* [Your objective]: Among the entries below, please repeat exactly and only the lines from the line containing "58: (693, 385, 10.20)" to the line containing "73: (76, 365, 26.45)", both lines included.

* [Information]:
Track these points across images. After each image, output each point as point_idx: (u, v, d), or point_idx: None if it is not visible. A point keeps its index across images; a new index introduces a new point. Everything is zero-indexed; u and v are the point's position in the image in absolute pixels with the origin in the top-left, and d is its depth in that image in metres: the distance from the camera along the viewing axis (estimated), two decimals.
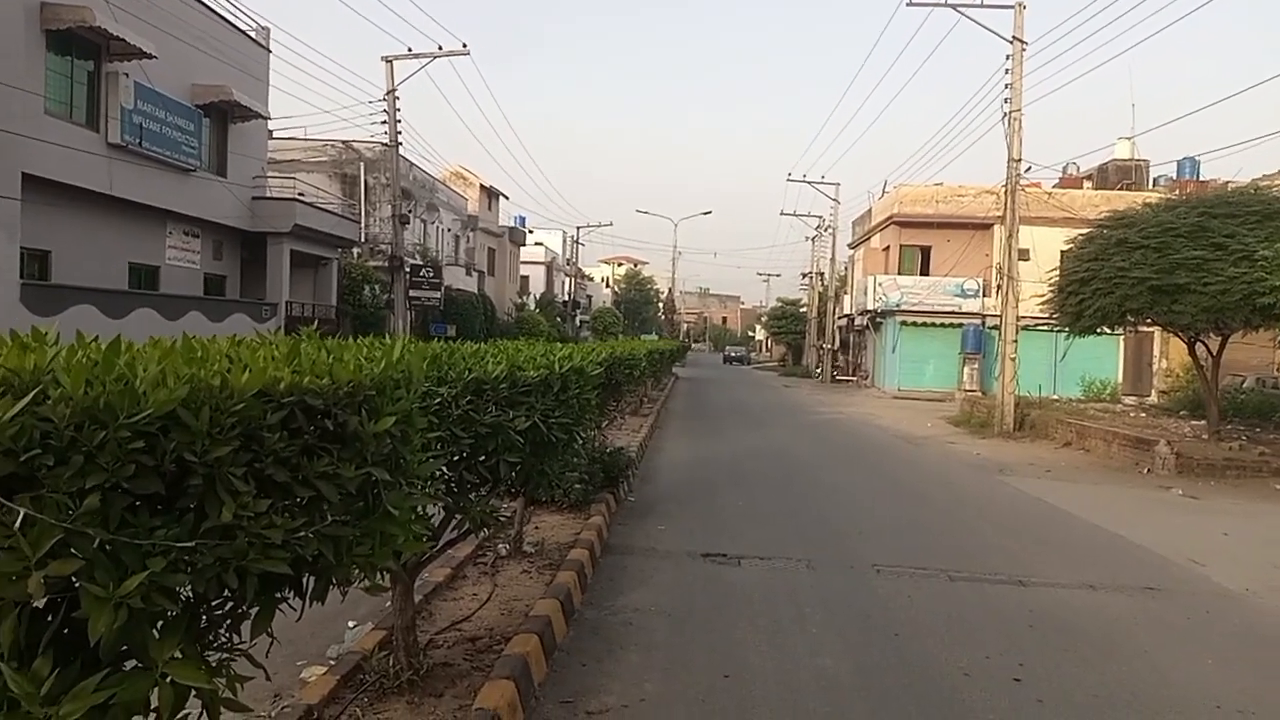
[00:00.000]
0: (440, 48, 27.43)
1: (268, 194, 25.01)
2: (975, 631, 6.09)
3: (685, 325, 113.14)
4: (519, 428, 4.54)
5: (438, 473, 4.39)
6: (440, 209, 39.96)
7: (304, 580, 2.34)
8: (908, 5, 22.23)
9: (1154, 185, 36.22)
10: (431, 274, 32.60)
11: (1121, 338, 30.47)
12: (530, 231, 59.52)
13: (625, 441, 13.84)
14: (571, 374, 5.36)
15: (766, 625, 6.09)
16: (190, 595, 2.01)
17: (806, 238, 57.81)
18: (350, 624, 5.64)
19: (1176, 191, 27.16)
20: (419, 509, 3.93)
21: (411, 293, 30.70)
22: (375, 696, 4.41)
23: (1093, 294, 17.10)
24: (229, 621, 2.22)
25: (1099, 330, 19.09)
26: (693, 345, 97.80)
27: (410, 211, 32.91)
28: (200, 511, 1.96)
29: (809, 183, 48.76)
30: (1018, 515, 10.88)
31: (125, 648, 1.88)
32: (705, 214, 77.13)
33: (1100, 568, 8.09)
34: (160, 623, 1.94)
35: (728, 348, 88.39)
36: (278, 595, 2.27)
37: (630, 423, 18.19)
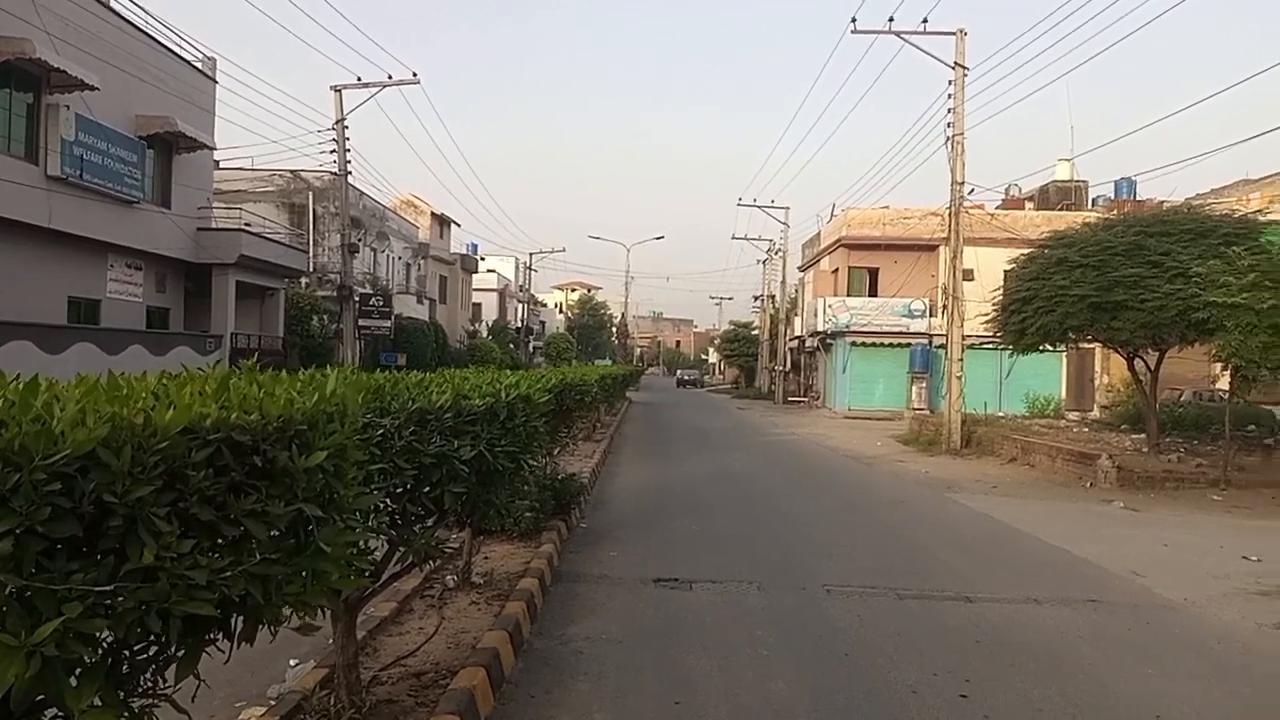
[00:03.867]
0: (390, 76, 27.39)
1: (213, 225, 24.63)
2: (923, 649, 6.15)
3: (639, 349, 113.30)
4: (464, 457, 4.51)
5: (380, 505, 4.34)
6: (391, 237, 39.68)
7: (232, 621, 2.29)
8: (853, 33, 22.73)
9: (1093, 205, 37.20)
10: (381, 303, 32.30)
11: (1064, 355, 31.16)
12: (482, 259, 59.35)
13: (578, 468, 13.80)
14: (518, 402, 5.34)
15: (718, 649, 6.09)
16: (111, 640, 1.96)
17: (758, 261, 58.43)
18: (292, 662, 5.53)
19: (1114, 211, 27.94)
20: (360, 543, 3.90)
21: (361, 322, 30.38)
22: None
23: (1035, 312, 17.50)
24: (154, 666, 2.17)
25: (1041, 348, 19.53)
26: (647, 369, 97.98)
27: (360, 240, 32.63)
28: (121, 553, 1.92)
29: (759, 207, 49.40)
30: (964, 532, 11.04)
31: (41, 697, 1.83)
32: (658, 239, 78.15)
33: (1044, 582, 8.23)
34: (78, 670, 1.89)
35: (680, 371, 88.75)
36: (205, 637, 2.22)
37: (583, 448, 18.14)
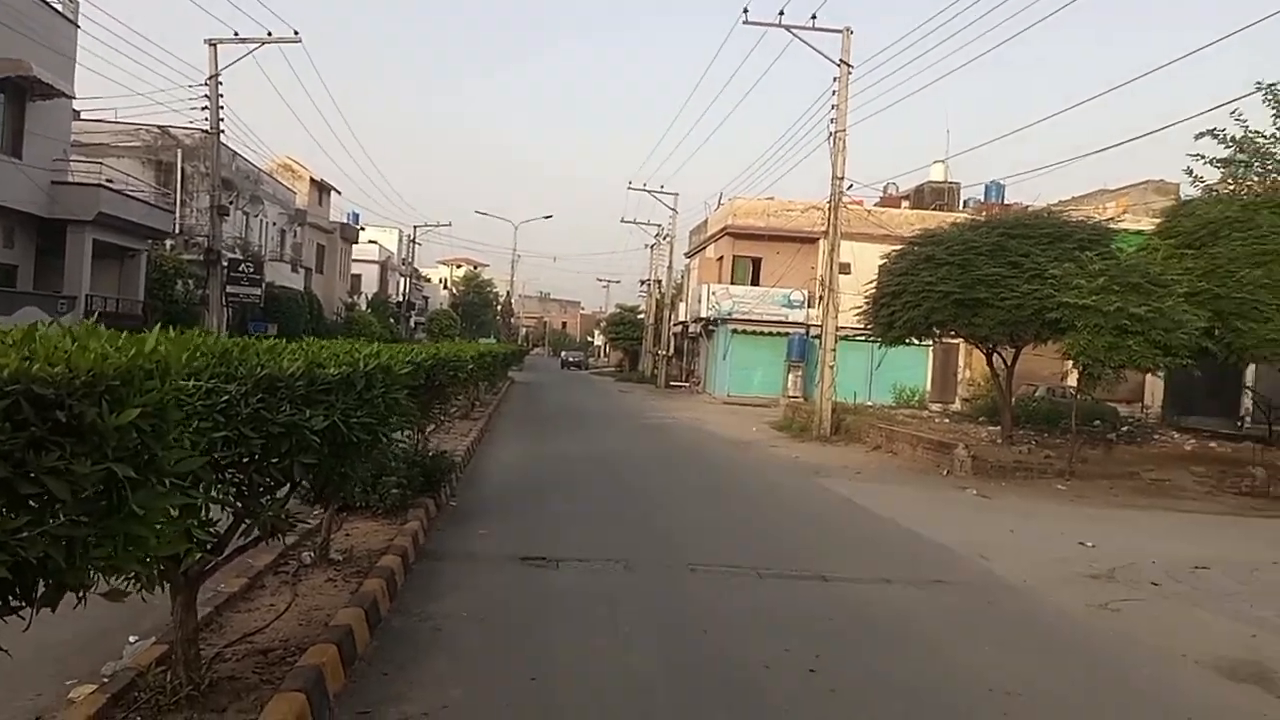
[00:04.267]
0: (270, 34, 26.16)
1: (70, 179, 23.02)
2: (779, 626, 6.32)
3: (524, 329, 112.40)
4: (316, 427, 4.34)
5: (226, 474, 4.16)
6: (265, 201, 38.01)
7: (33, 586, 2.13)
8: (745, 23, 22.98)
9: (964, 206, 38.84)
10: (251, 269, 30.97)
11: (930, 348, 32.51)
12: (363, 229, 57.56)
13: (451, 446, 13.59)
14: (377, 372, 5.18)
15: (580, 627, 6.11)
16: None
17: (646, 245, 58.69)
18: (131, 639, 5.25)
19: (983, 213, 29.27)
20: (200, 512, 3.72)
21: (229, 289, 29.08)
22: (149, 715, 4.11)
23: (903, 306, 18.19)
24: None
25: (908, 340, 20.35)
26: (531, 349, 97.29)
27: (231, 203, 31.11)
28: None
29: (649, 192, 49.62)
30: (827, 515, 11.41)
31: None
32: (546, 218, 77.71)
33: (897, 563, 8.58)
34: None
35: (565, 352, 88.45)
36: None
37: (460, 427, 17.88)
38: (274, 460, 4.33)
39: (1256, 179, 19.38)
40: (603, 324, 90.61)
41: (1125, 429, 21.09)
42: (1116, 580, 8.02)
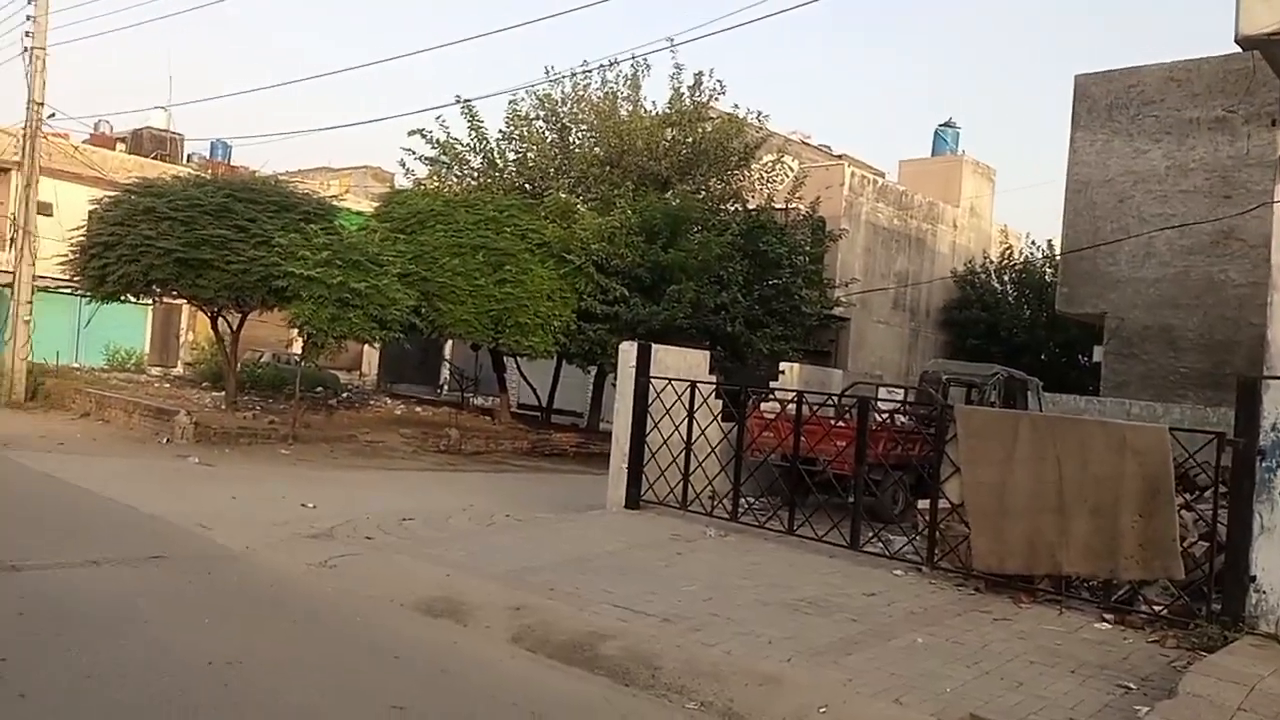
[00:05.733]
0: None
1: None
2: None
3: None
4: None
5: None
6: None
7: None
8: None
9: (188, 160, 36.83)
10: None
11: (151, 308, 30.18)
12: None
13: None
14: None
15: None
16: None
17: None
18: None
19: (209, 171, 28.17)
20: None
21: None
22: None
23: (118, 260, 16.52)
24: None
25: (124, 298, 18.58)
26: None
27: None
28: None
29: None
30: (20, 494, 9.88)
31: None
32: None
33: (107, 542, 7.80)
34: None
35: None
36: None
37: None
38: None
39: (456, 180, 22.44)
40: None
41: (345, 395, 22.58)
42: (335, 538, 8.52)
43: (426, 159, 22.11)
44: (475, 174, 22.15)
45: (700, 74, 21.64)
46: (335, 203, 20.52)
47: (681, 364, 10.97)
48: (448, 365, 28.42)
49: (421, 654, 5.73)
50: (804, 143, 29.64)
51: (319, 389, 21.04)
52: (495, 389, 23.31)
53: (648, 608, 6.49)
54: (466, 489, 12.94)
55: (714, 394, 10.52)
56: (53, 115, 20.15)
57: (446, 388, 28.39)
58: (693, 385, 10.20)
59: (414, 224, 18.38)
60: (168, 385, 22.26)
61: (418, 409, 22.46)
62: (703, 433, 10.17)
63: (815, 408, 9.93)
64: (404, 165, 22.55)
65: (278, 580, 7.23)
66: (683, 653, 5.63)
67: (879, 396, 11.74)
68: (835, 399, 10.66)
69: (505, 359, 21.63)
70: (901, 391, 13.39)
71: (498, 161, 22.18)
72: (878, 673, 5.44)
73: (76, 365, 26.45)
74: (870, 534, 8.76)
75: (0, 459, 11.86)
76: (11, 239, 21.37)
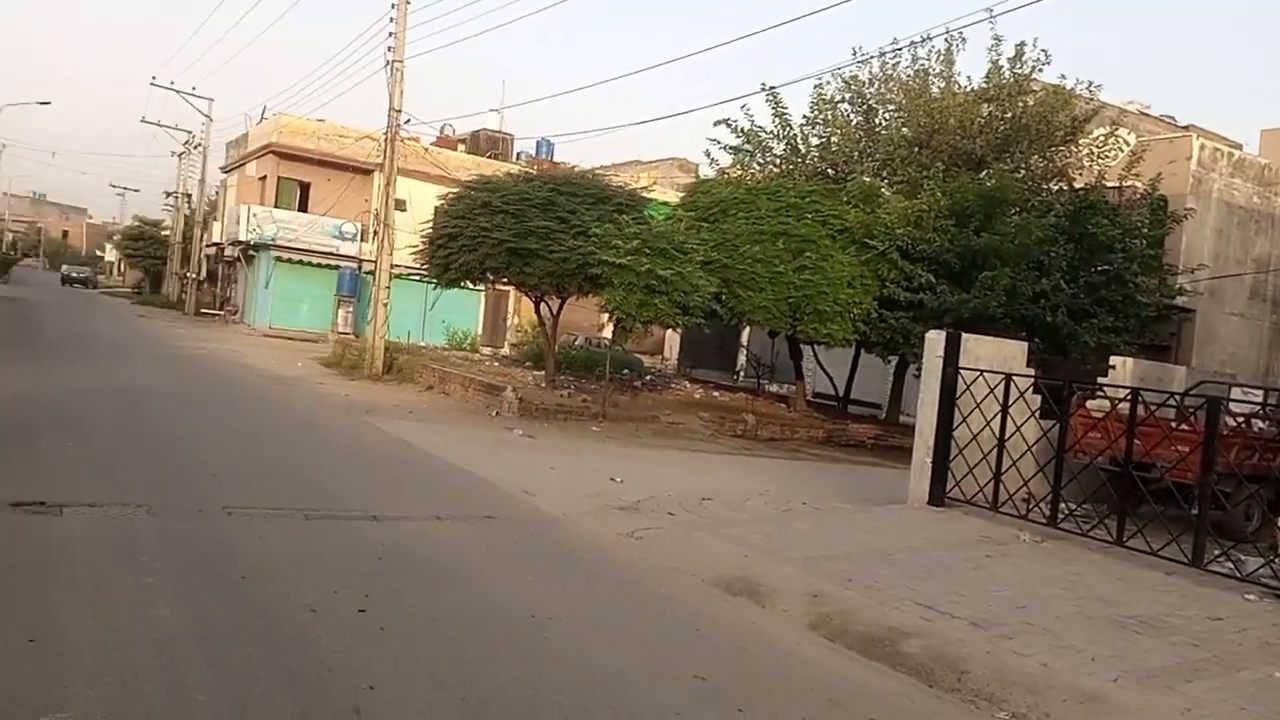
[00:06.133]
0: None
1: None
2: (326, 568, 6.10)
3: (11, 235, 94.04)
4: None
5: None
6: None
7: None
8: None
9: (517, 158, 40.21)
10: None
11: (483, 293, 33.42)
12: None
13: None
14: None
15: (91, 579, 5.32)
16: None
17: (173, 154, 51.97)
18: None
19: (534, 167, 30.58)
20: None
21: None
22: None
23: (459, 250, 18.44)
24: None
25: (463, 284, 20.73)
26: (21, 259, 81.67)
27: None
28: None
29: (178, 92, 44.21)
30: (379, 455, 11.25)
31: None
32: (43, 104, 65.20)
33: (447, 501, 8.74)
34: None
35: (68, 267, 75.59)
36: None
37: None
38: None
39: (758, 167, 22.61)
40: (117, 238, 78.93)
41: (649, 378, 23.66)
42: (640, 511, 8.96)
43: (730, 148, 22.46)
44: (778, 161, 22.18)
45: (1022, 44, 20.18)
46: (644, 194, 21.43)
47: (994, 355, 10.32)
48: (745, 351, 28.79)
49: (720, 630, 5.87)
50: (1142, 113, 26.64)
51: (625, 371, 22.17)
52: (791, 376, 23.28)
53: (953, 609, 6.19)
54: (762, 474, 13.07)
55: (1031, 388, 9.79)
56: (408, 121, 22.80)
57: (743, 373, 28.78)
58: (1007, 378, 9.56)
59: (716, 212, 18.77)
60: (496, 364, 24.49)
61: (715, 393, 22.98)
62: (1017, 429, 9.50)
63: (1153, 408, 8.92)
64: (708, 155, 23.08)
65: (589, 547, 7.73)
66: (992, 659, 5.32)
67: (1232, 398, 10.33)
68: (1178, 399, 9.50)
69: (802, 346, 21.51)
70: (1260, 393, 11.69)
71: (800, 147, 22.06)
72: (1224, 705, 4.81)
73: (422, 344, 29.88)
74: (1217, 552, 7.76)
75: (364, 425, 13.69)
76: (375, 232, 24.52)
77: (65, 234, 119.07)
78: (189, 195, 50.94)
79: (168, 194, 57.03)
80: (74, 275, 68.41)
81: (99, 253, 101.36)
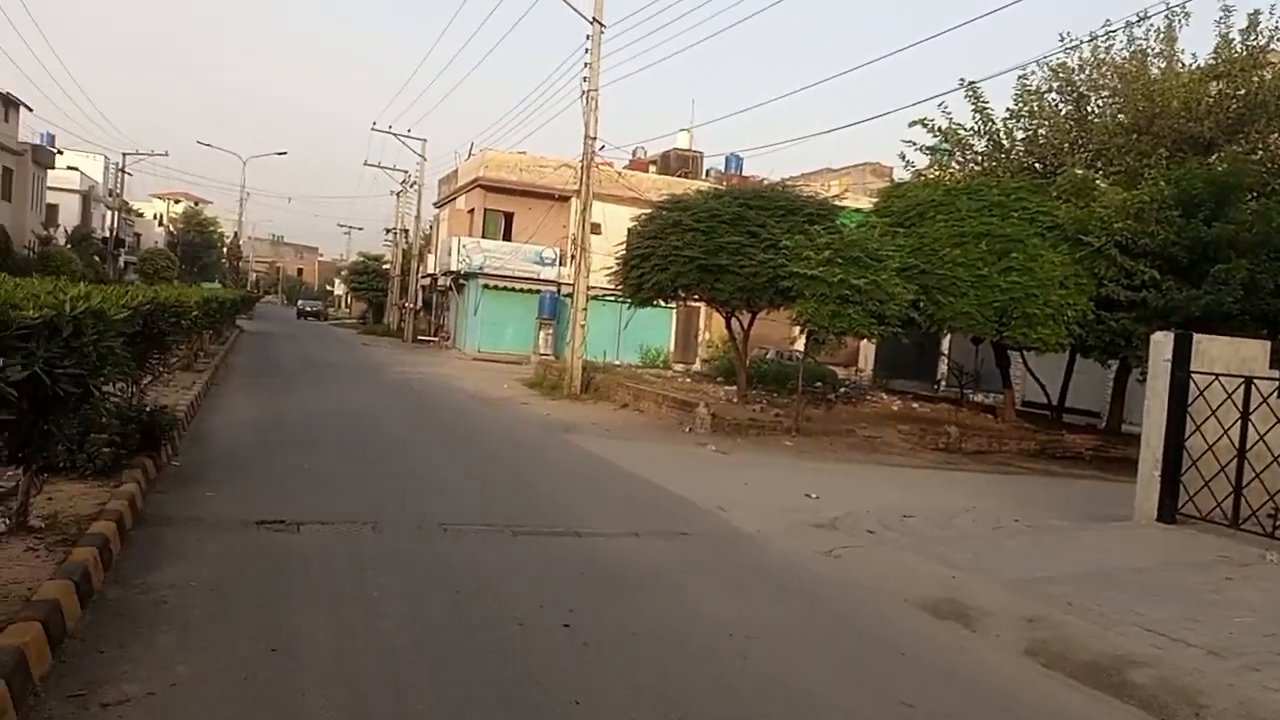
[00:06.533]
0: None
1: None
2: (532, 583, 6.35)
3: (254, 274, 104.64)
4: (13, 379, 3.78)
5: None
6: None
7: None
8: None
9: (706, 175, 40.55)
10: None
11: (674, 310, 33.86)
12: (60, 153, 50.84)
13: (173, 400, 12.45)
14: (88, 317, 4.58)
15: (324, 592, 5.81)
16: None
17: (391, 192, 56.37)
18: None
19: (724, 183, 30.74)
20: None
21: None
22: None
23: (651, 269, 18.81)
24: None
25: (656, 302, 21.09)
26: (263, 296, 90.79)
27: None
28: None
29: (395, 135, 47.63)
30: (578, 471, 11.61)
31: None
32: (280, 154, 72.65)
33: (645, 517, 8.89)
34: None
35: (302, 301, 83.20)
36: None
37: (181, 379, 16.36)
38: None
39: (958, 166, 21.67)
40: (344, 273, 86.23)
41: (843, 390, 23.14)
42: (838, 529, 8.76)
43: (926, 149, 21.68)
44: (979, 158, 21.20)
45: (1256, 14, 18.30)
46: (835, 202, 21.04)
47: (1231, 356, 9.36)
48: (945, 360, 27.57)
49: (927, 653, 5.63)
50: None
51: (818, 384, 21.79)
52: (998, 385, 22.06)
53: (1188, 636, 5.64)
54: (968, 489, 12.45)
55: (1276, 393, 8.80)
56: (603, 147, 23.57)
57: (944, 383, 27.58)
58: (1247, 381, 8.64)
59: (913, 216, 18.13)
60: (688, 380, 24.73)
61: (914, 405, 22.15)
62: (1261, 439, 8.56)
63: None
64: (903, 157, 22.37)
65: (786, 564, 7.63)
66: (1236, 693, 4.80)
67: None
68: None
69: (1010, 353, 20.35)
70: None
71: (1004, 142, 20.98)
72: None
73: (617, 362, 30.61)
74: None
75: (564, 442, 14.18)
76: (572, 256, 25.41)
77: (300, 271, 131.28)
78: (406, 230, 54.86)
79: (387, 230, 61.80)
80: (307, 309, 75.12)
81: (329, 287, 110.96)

* [Exercise output]:
58: (693, 385, 10.20)
59: (414, 224, 18.38)
60: (168, 385, 22.26)
61: (418, 409, 22.46)
62: (703, 433, 10.17)
63: (815, 408, 9.93)
64: (404, 165, 22.55)
65: (278, 580, 7.23)
66: (683, 653, 5.63)
67: (879, 396, 11.74)
68: (835, 399, 10.66)
69: (505, 359, 21.63)
70: (901, 391, 13.39)
71: (498, 161, 22.18)
72: (878, 673, 5.44)
73: (76, 365, 26.45)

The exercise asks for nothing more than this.